▶ _YOUR GOAL_:
What you write must match exactly the lines from the one with "right elbow: (394, 756)" through the last line of the material below.

▶ _DATA RECORDS_:
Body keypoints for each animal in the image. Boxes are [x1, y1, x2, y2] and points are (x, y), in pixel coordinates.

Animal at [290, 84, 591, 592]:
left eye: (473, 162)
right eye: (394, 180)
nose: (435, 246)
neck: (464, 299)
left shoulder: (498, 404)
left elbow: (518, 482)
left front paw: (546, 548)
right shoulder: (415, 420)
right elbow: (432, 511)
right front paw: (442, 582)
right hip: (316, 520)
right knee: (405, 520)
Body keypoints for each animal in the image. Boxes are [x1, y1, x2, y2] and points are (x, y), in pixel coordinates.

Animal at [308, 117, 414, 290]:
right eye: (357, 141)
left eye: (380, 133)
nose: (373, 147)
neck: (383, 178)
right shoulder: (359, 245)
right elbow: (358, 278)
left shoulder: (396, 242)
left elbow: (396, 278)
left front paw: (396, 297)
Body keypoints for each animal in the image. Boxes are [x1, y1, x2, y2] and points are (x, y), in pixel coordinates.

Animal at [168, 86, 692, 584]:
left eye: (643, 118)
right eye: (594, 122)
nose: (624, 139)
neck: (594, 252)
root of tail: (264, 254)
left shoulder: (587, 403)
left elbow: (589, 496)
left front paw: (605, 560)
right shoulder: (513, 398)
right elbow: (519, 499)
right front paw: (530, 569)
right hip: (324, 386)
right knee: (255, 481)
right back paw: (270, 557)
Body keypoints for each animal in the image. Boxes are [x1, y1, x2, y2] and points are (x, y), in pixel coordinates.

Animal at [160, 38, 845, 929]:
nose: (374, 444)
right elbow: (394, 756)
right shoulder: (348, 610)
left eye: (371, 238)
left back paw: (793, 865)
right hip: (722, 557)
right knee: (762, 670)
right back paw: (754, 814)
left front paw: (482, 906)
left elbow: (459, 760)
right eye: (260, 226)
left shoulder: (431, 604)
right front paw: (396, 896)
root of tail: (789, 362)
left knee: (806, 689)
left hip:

▶ _SOLUTION TO THIS EXERCISE_:
right elbow: (394, 756)
right shoulder: (348, 610)
left eye: (371, 238)
left back paw: (793, 865)
right hip: (722, 557)
right knee: (762, 670)
right back paw: (754, 814)
left front paw: (482, 906)
left elbow: (459, 760)
right eye: (260, 226)
left shoulder: (431, 604)
right front paw: (396, 896)
root of tail: (789, 362)
left knee: (806, 689)
left hip:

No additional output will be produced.